I’m not familiar with the SolrSearch plugin, so maybe someone else can clarify its role here.

Still, you’re likely seeing different results because the site-wide search and advanced search query different tables. The site-wide search performs a full-text (i.e. relevancy) search on the search_texts table, while the advanced search page performs a search on the element_texts table.

When the PDF Text plugin detects a PDF file, it extracts the text and saves it as File metadata, not Item metadata. This is an important distinction because the advanced search only queries Item metadata, so the PDF text is invisible when using that page. The site-wide search, on the other hand, does query File metadata (because of an automatic process that appends it to the parent Item’s metadata).

In short you aren’t seeing PDF text in your advanced search results because the advanced search doesn’t search File metadata. You are seeing PDF text in your site-wide search because the full-text table contains an aggregation of File and Item metadata.

I’ve created an issue on GitHub that may solve this problem, but I’m not sure if and when we can get to it.

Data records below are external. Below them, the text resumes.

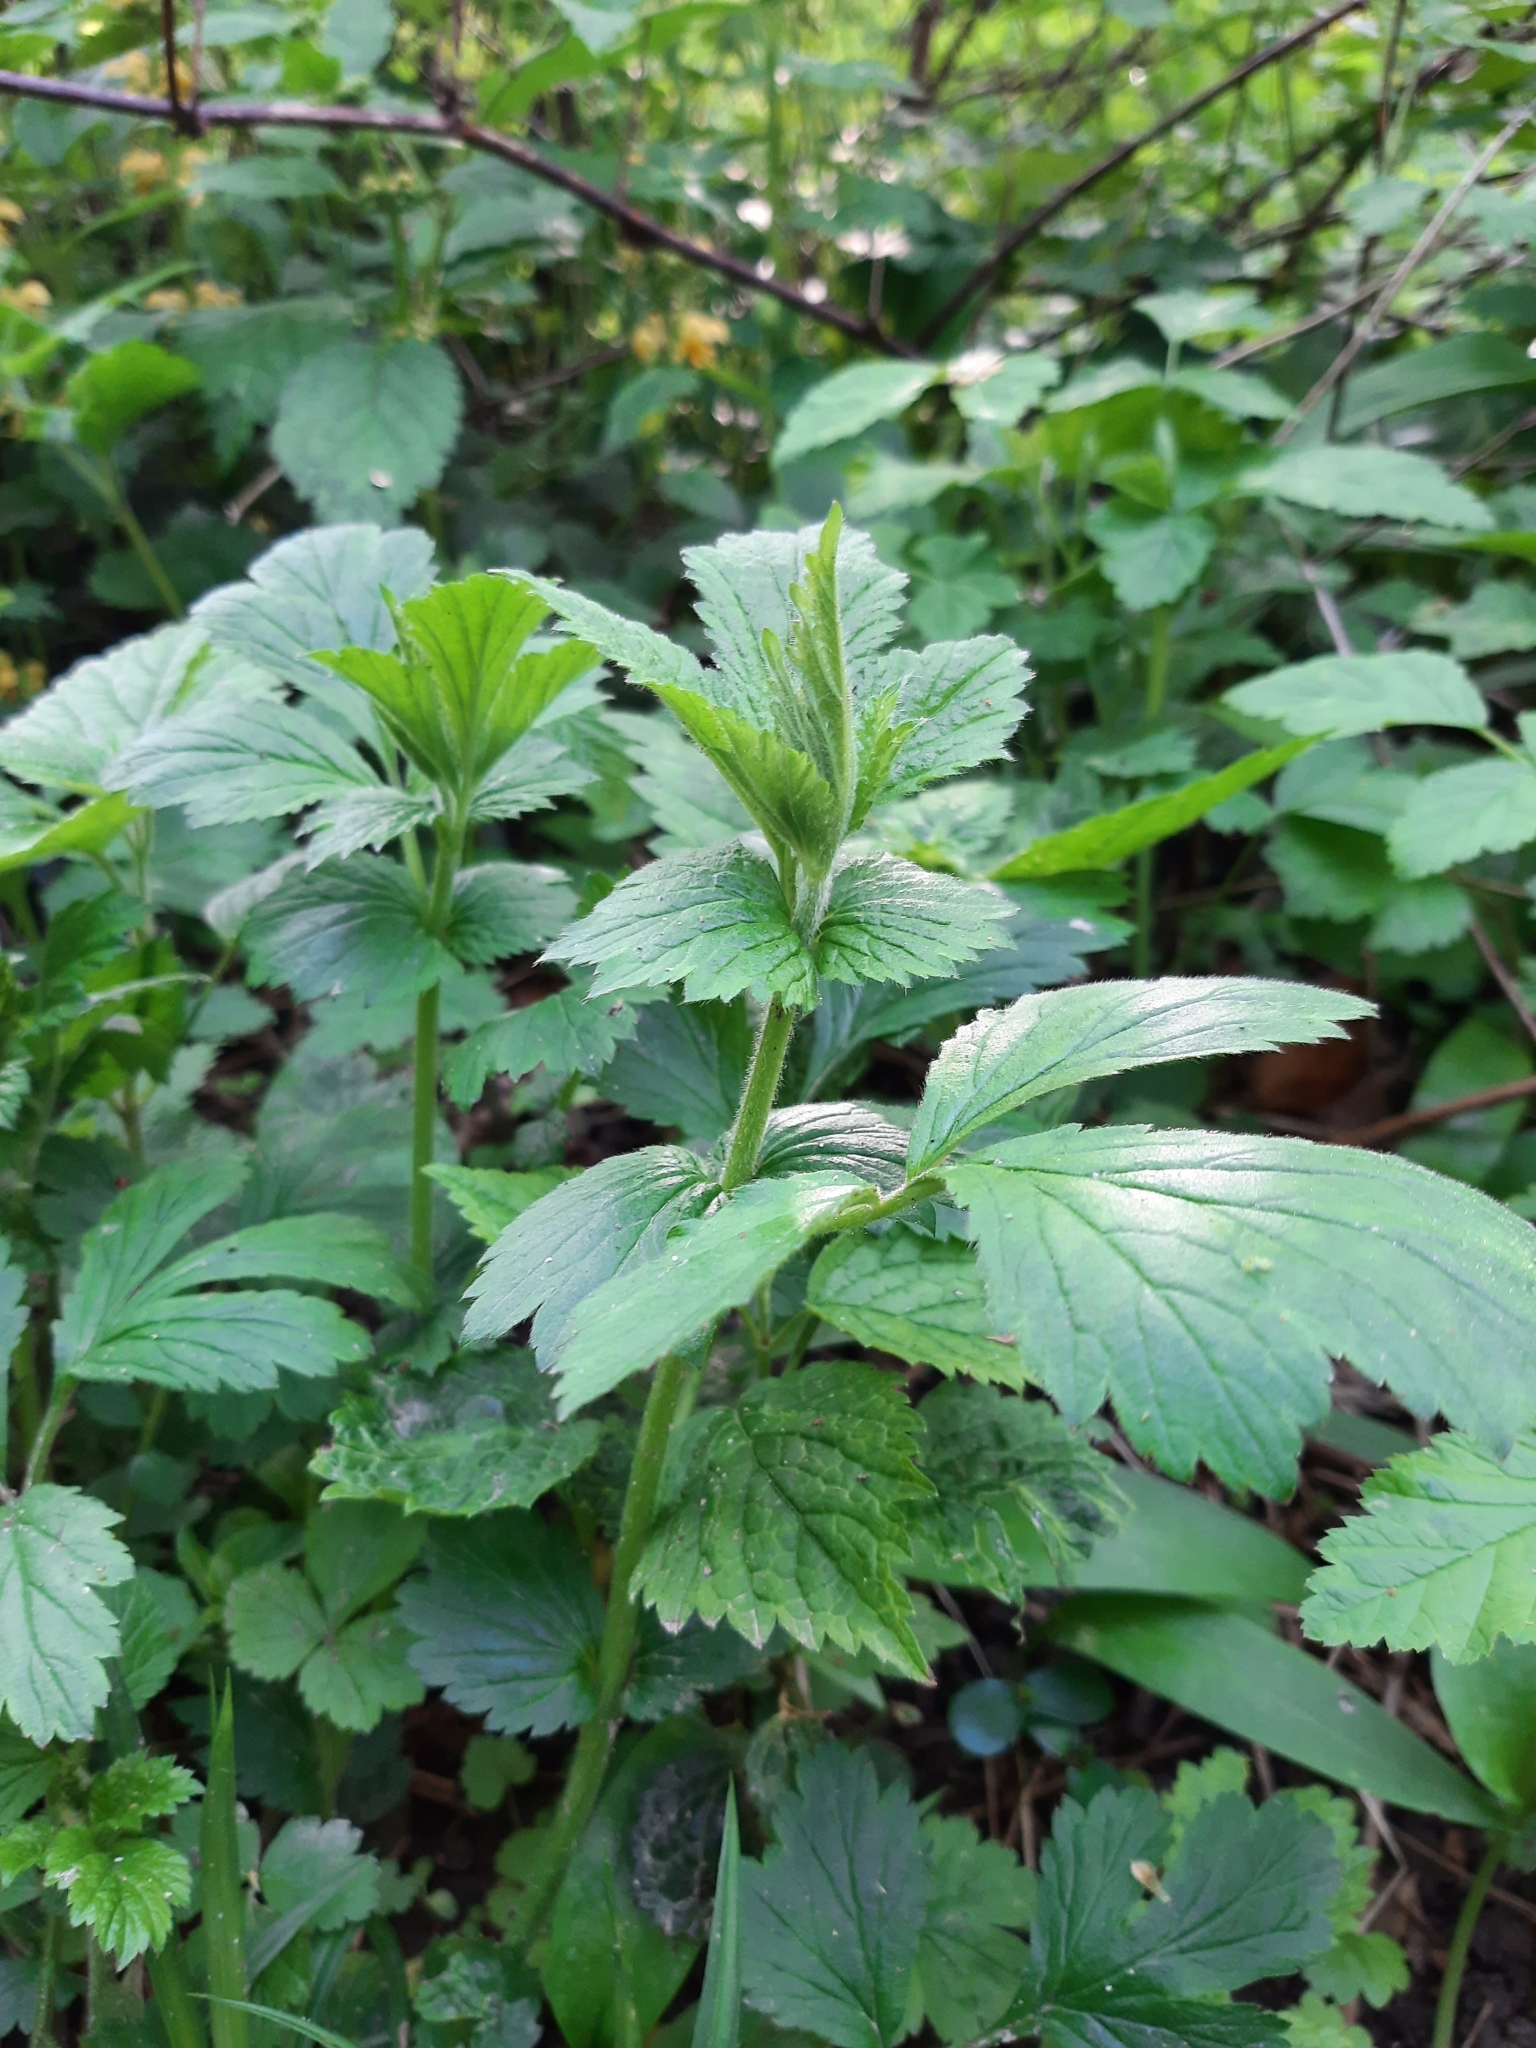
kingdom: Plantae
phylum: Tracheophyta
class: Magnoliopsida
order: Rosales
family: Rosaceae
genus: Geum
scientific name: Geum urbanum
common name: Wood avens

Amanda · March 8, 2017, 5:25pm

Thank you for the clarification - I did indeed realize that there was a File metadata, but did not realize (for some reason) that different tables are being searched for the site-wide versus advanced search pages. That makes a lot more sense now. Thanks for creating the issue - I appreciate it - and I won’t worry about it right now as we’re still developing our database privately.